作者:Liang Niu, Jianwu Wan, Hongyuan Wang, Kaiwei Zhou

摘要

In recent years, software defect prediction has been recognized as a cost-sensitive learning problem. To deal with the unequal misclassification losses resulted by different classification errors, some cost-sensitive dictionary learning methods have been proposed recently. Generally speaking, these methods usually define the misclassification costs to measure the unequal losses and then propose to minimize the cost-sensitive reconstruction loss by embedding the cost information into the reconstruction function of dictionary learning. Although promising performance has been achieved, their cost-sensitive reconstruction functions are not well-designed. In addition, no sufficient attentions are paid to the coding coefficients which can also be helpful to reduce the reconstruction loss.
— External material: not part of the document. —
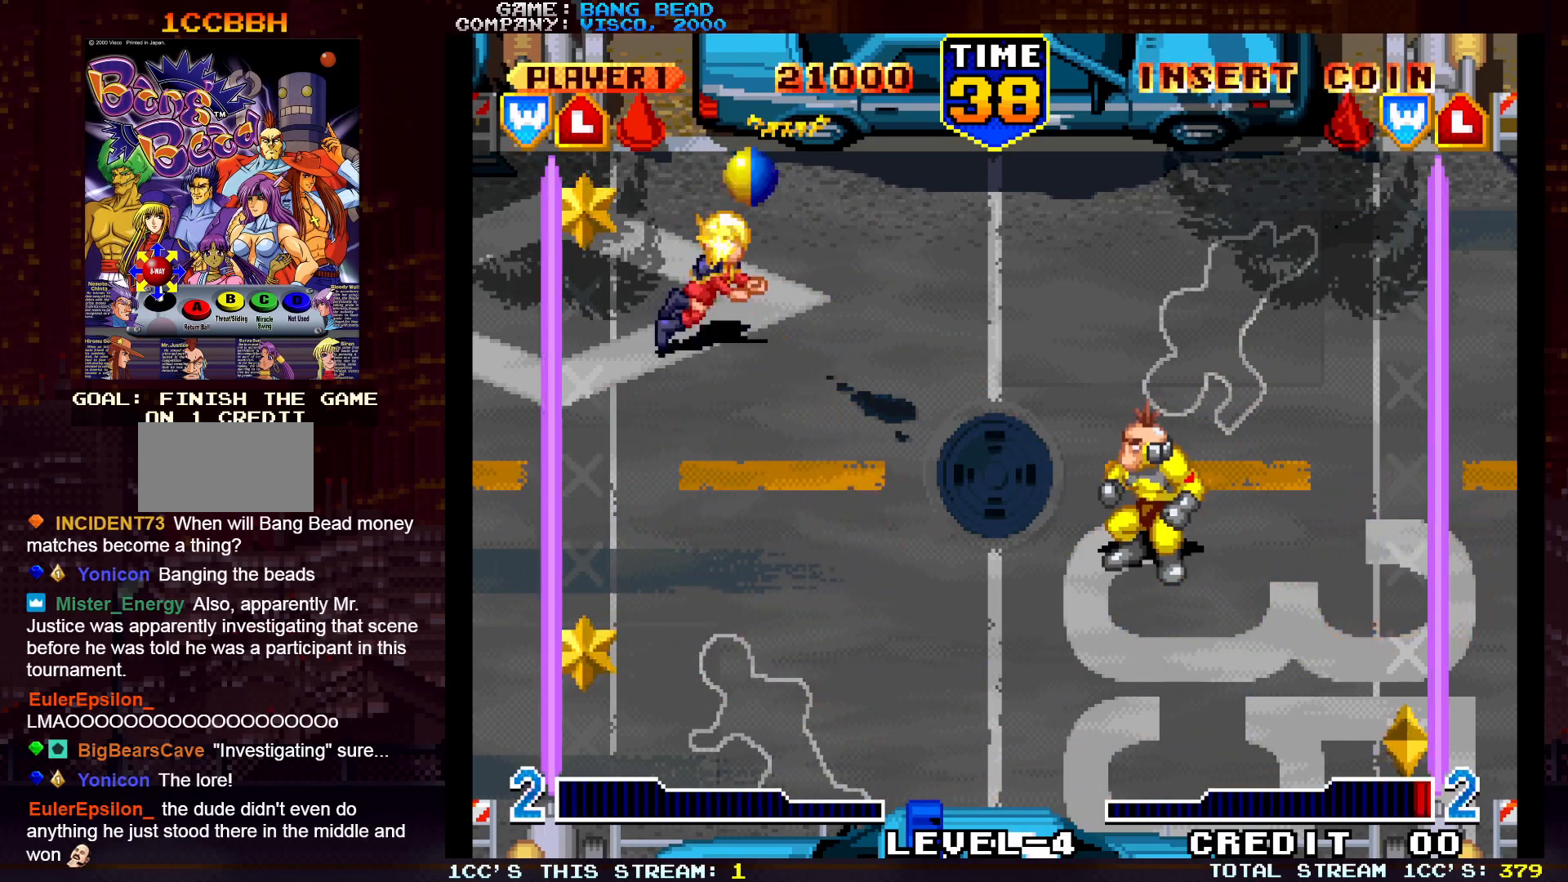
{"dt_ms": 500, "buttons": [], "left_stick": "center", "events": [[33, "left_stick", "right"], [100, "SQUARE", "up"], [217, "left_stick", "center"]]}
To address these issues, this paper proposes a new cost-sensitive reconstruction loss function and introduces an additional cost-sensitive discrimination regularization for the coding coefficients. Both the two terms are jointly optimized in a unified cost-sensitive dictionary learning framework. By doing so, we can achieve the minimum reconstruction loss and thus obtain a more cost-sensitive dictionary for feature encoding of test data. In the experimental part, we have conducted extensive experiments on twenty-five software projects from four benchmark datasets of NASA, AEEEM, ReLink and Jureczko. The results, in comparison with ten state-of-the-art software defect prediction methods, demonstrate the effectiveness of learned cost-sensitive dictionary for software defect prediction.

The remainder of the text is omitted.